= Directions =
Further down are entries; set down exactly and only the lines from the one with "電話やメール内容の甘い言葉に騙されて【08026853255】" up to and including the one with "M2SETI - M2 SETI - Systèmes", dropping each picture.
*-*-*
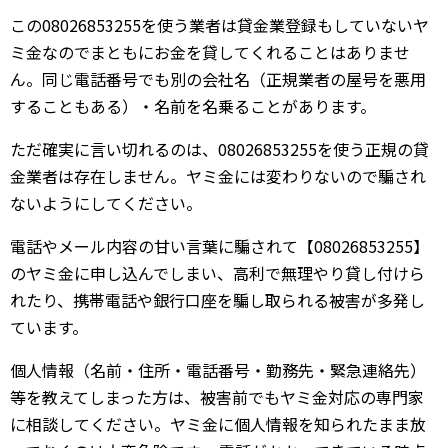
この08026853255を使う業者は貸金業登録もしていないヤ
ミ金なのでまともにお金を貸してくれることはありませ
ん。同じ電話番号でも別の会社名（正規業者の屋号を悪用
することもある）・名前を名乗ることがあります。
ただ確実に言い切れるのは、08026853255を使う正規の貸
金業者は存在しません。ヤミ金には変わりないので騙され
ないようにしてください。
電話やメール内容の甘い言葉に騙されて【08026853255】
のヤミ金に申し込んでしまい、高利で無理やり貸し付けら
れたり、携帯電話や銀行口座を騙し取られる被害が多発し
ています。
個人情報（名前・住所・電話番号・勤務先・緊急連絡先）
等を教えてしまった方は、被害前でもヤミ金対応の専門家
に相談してください。ヤミ金に個人情報を知られたまま放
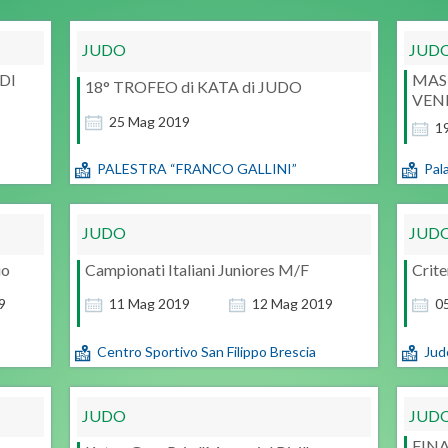
JUDO
JUD
DI
MAST
18° TROFEO di KATA di JUDO
VENE
25
Mag
2019
1
PALESTRA “FRANCO GALLINI”
Pal
JUDO
JUD
io
Campionati Italiani Juniores M/F
Crite
9
11
Mag
2019
12
Mag
2019
0
Centro Sportivo San Filippo Brescia
Jud
JUDO
JUD
FINA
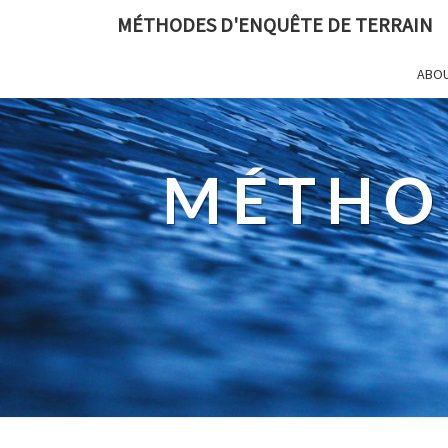
MÉTHODES D'ENQUÊTE DE TERRAIN
ABO
MÉTHO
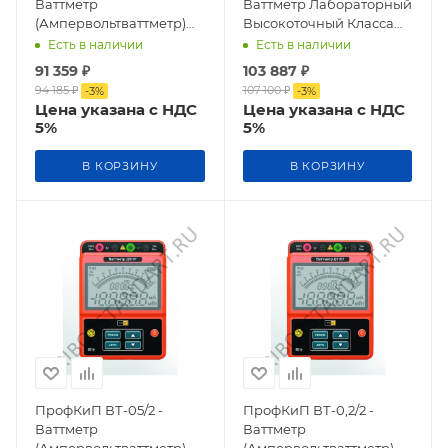
Ваттметр
Ваттметр Лабораторный
(Ампервольтваттметр)
Высокоточный Класса
Лабораторный
Точности 0,2
Есть в наличии
Есть в наличии
Высокоточный Класса
91 359
₽
103 887
₽
Точности 0,5
94 185
₽
107 100
₽
-
3
%
-
3
%
Цена указана с НДС
Цена указана с НДС
5%
5%
В КОРЗИНУ
В КОРЗИНУ
ПрофКиП ВТ-05/2 -
ПрофКиП ВТ-0,2/2 -
Ваттметр
Ваттметр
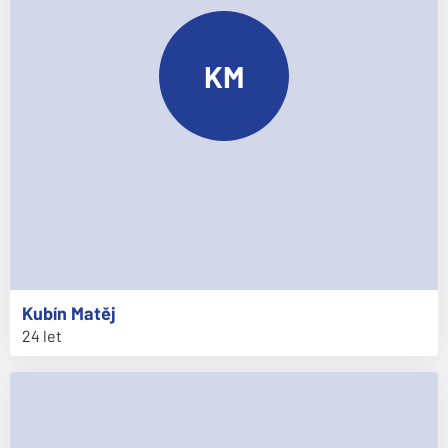
KM
Kubín
Matěj
24 let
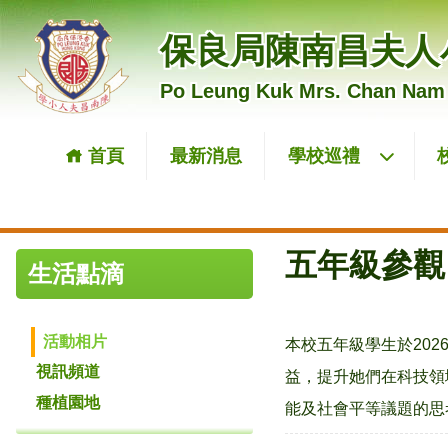
保良局陳南昌夫人
Po Leung Kuk Mrs. Chan Nam
首頁
最新消息
學校巡禮
五年級參觀
生活點滴
活動相片
本校五年級學生於20
視訊頻道
益，提升她們在科技領
種植園地
能及社會平等議題的思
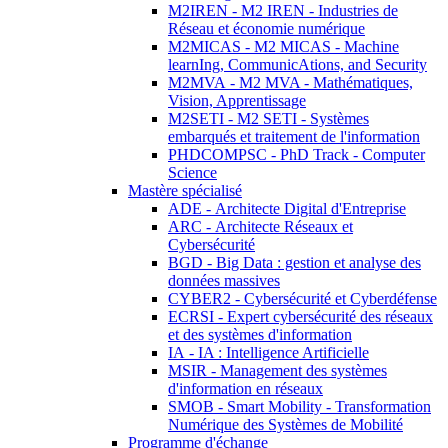
M2IREN - M2 IREN - Industries de
Réseau et économie numérique
M2MICAS - M2 MICAS - Machine
learnIng, CommunicAtions, and Security
M2MVA - M2 MVA - Mathématiques,
Vision, Apprentissage
M2SETI - M2 SETI - Systèmes
embarqués et traitement de l'information
PHDCOMPSC - PhD Track - Computer
Science
Mastère spécialisé
ADE - Architecte Digital d'Entreprise
ARC - Architecte Réseaux et
Cybersécurité
BGD - Big Data : gestion et analyse des
données massives
CYBER2 - Cybersécurité et Cyberdéfense
ECRSI - Expert cybersécurité des réseaux
et des systèmes d'information
IA - IA : Intelligence Artificielle
MSIR - Management des systèmes
d'information en réseaux
SMOB - Smart Mobility - Transformation
Numérique des Systèmes de Mobilité
Programme d'échange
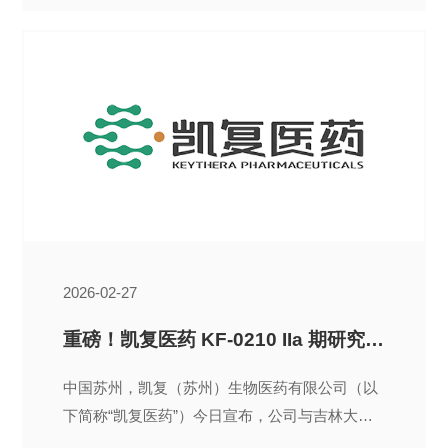
2026-02-27
重磅！凯复医药 KF-0210 IIa 期研究结果入选 OARSI 2026 “ Highest Rated Late Breaking Abstracts ” 专场并获口头报告
中国苏州，凯复（苏州）生物医药有限公司（以
下简称“凯复医药”）今日宣布，公司与吉林大学
第一医院联合开展的新型口服 EP4 拮抗剂 KF-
*-*-*
= Result of this exercise =
電話やメール内容の甘い言葉に騙されて【08026853255】
のヤミ金に申し込んでしまい、高利で無理やり貸し付けら
れたり、携帯電話や銀行口座を騙し取られる被害が多発し
ています。
個人情報（名前・住所・電話番号・勤務先・緊急連絡先）
等を教えてしまった方は、被害前でもヤミ金対応の専門家
に相談してください。ヤミ金に個人情報を知られたまま放
JUDO
JUD
DI
MAST
18° TROFEO di KATA di JUDO
VENE
25
Mag
2019
1
PALESTRA “FRANCO GALLINI”
Pal
JUDO
JUD
io
Campionati Italiani Juniores M/F
Crite
9
11
Mag
2019
12
Mag
2019
0
Centro Sportivo San Filippo Brescia
Jud
JUDO
JUD
FINA
MÉTHODES D'ENQUÊTE DE TERRAIN
ABO
MÉTHO
Ваттметр
Ваттметр Лабораторный
(Ампервольтваттметр)
Высокоточный Класса
Лабораторный
Точности 0,2
Есть в наличии
Есть в наличии
Высокоточный Класса
91 359
₽
103 887
₽
Точности 0,5
94 185
₽
107 100
₽
-
3
%
-
3
%
Цена указана с НДС
Цена указана с НДС
5%
5%
В КОРЗИНУ
В КОРЗИНУ
ПрофКиП ВТ-05/2 -
ПрофКиП ВТ-0,2/2 -
Ваттметр
Ваттметр
KM
Kubín
Matěj
24 let
保良局陳南昌夫人
Po Leung Kuk Mrs. Chan Nam
首頁
最新消息
學校巡禮
五年級參觀
生活點滴
活動相片
本校五年級學生於20
視訊頻道
益，提升她們在科技領
種植園地
能及社會平等議題的思
M2IREN - M2 IREN - Industries de
Réseau et économie numérique
M2MICAS - M2 MICAS - Machine
learnIng, CommunicAtions, and Security
M2MVA - M2 MVA - Mathématiques,
Vision, Apprentissage
M2SETI - M2 SETI - Systèmes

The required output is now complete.